[Entries taken from a collection]
──────
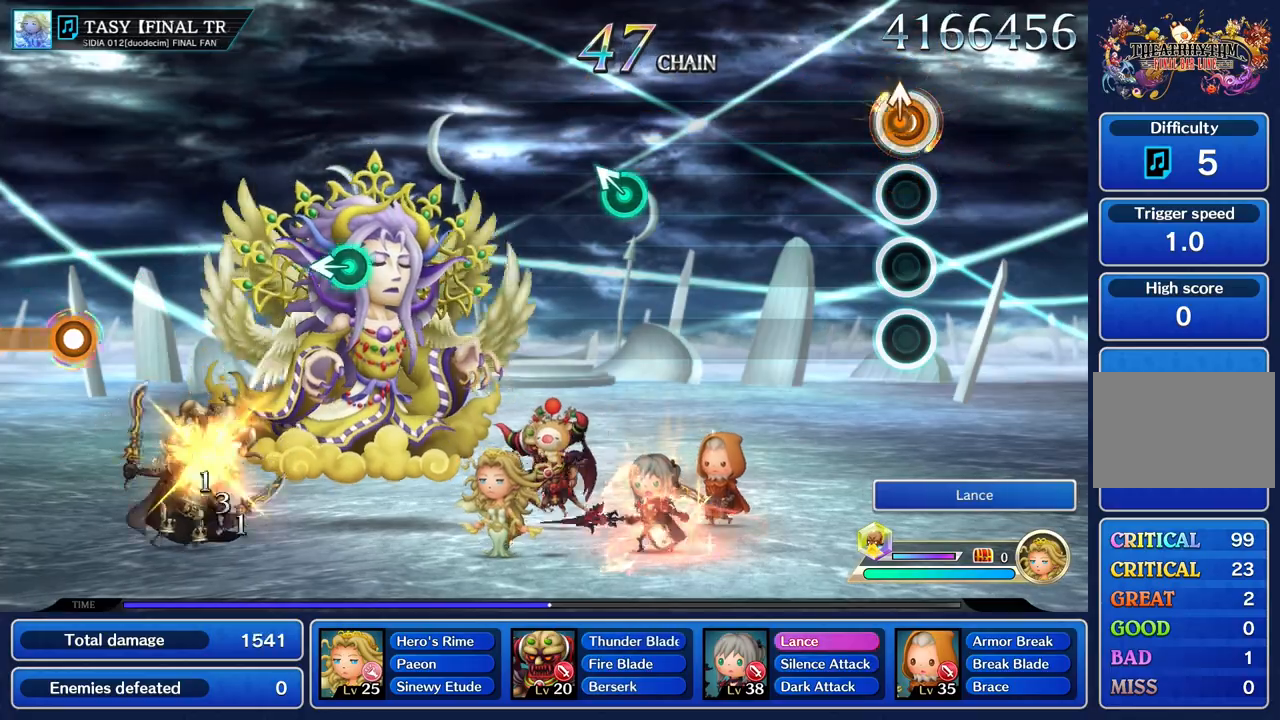
{"buttons": [], "left_stick": "center", "right_stick": "center", "events": [[50, "left_stick", "up"], [167, "left_stick", "center"], [183, "R1", "up"]]}
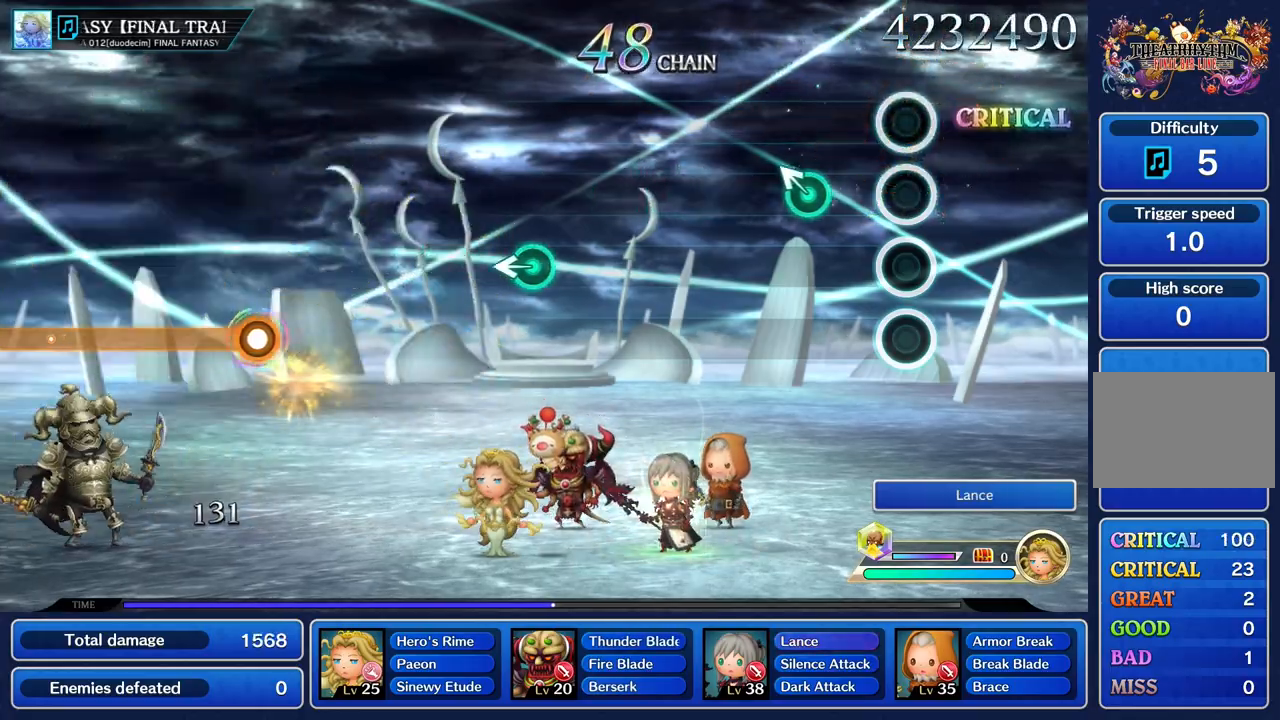
{"buttons": [], "left_stick": "center", "right_stick": "center", "events": [[267, "left_stick", "up"], [418, "left_stick", "center"]]}
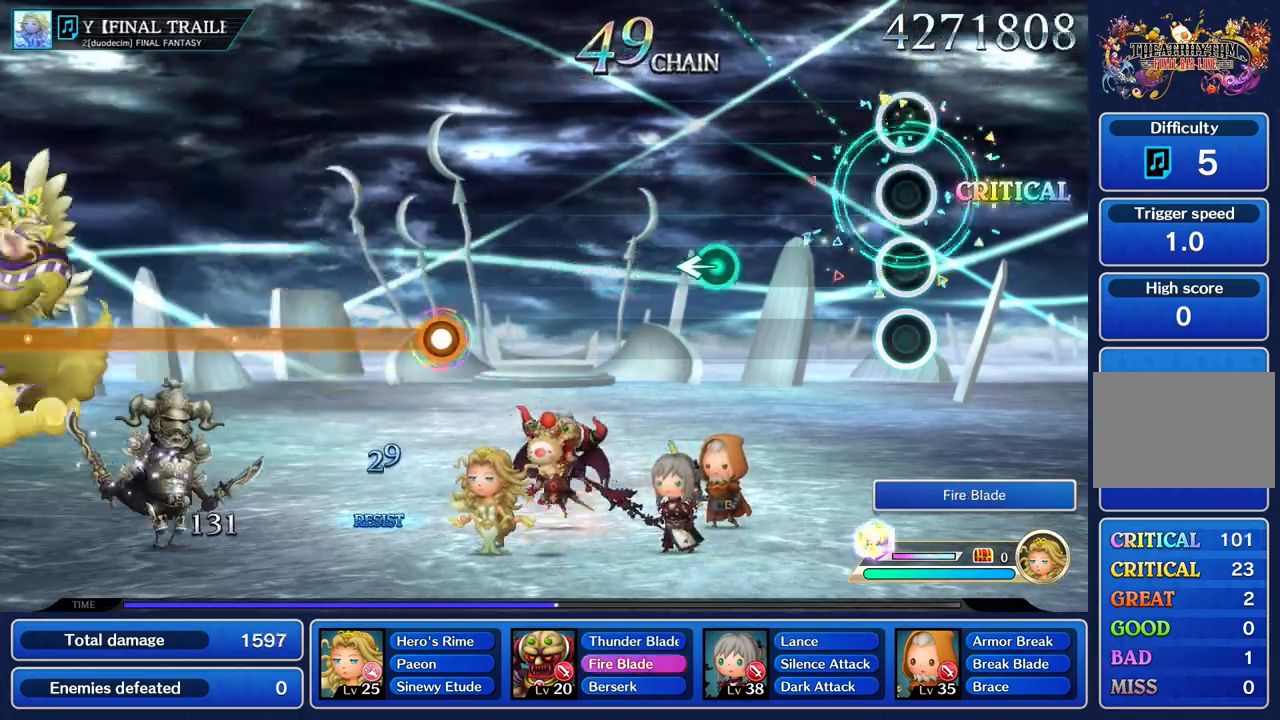
{"buttons": [], "left_stick": "center", "right_stick": "center", "events": []}
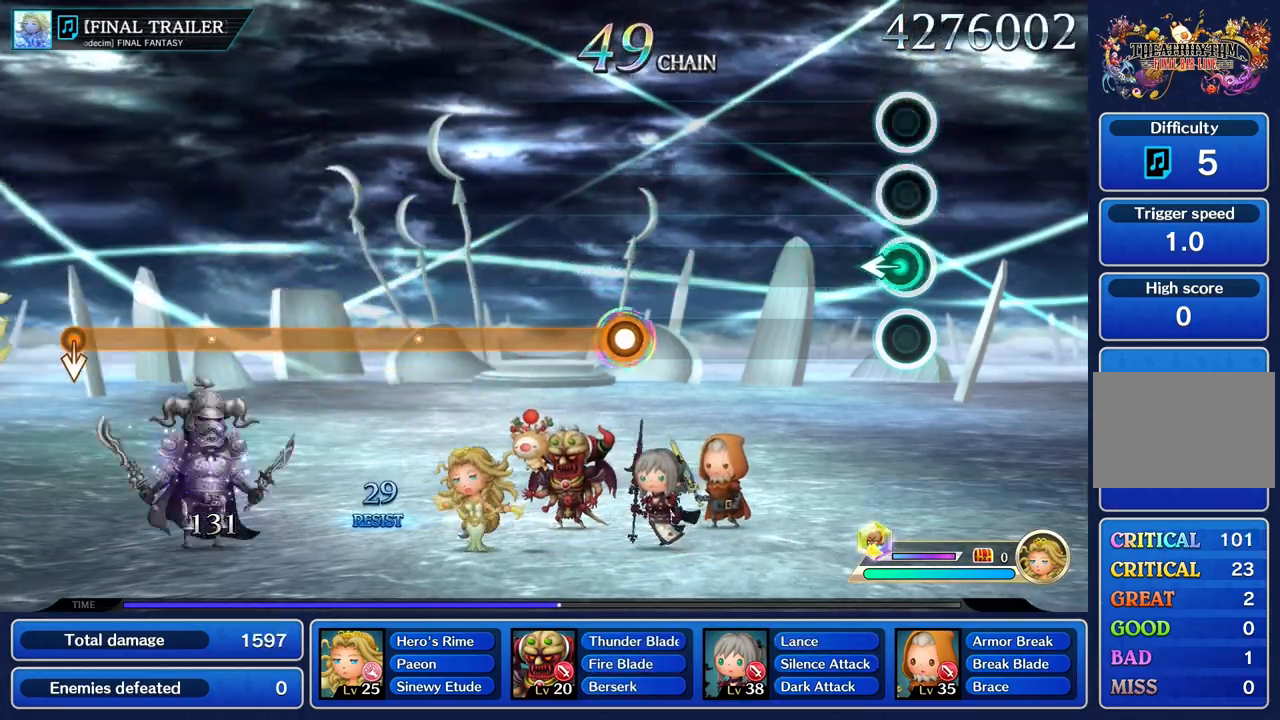
{"buttons": [], "left_stick": "center", "right_stick": "center", "events": [[34, "left_stick", "left"], [167, "left_stick", "center"]]}
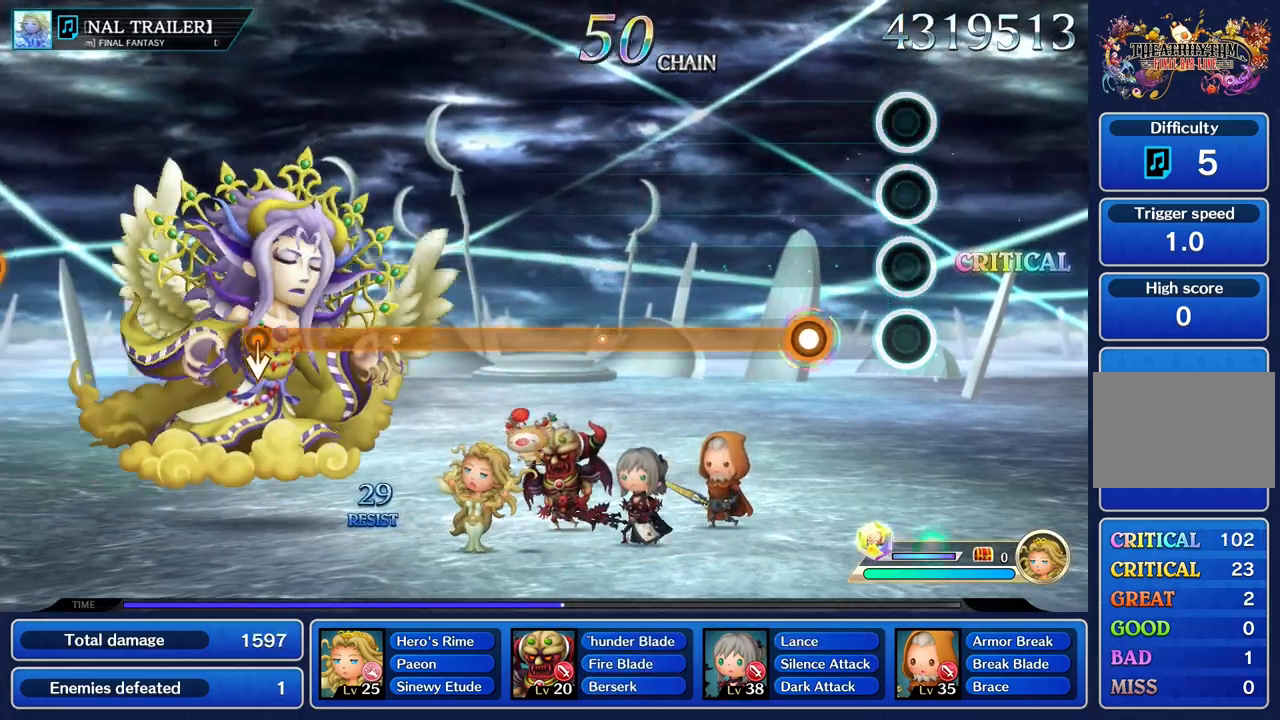
{"buttons": ["R1"], "left_stick": "center", "right_stick": "center", "events": [[284, "R1", "down"]]}
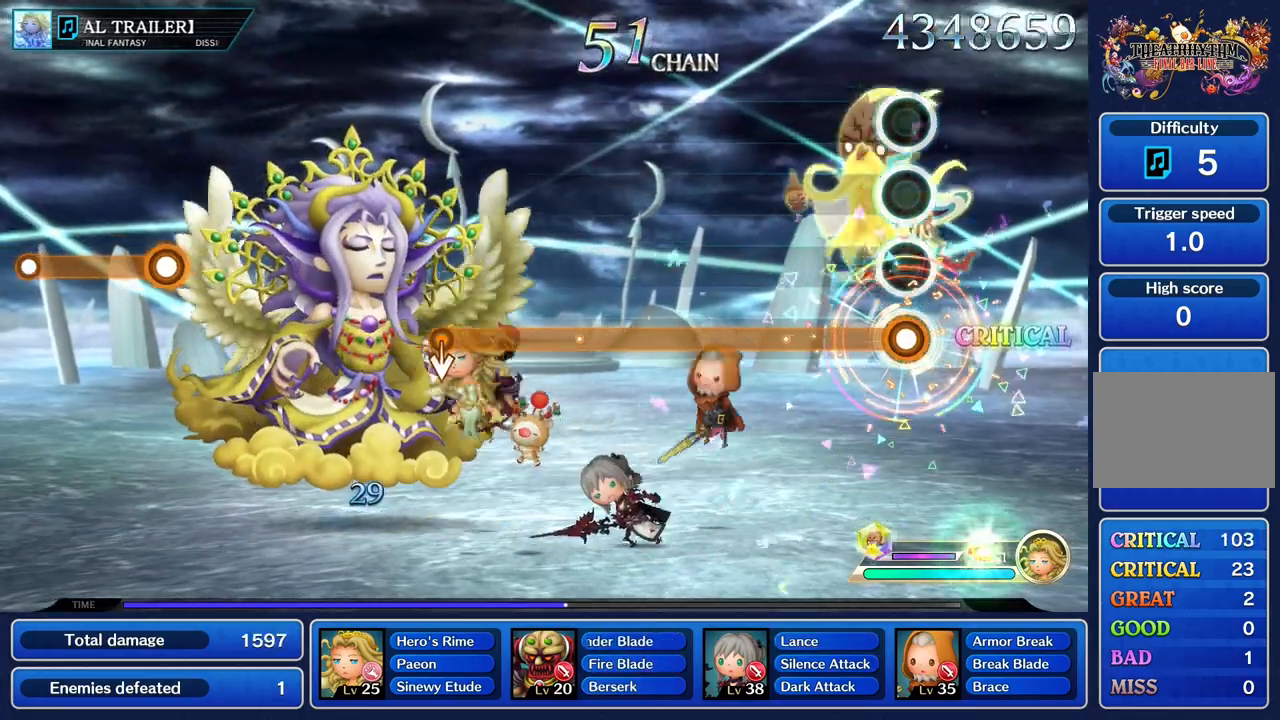
{"buttons": ["R1"], "left_stick": "center", "right_stick": "center", "events": []}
──────
About this exercise :: Repeat the data exactly. No pictures should appear.

Problem solution ::
{"buttons": [], "left_stick": "center", "right_stick": "center", "events": [[50, "left_stick", "up"], [167, "left_stick", "center"], [183, "R1", "up"]]}
{"buttons": [], "left_stick": "center", "right_stick": "center", "events": [[267, "left_stick", "up"], [418, "left_stick", "center"]]}
{"buttons": [], "left_stick": "center", "right_stick": "center", "events": []}
{"buttons": [], "left_stick": "center", "right_stick": "center", "events": [[34, "left_stick", "left"], [167, "left_stick", "center"]]}
{"buttons": ["R1"], "left_stick": "center", "right_stick": "center", "events": [[284, "R1", "down"]]}
{"buttons": ["R1"], "left_stick": "center", "right_stick": "center", "events": []}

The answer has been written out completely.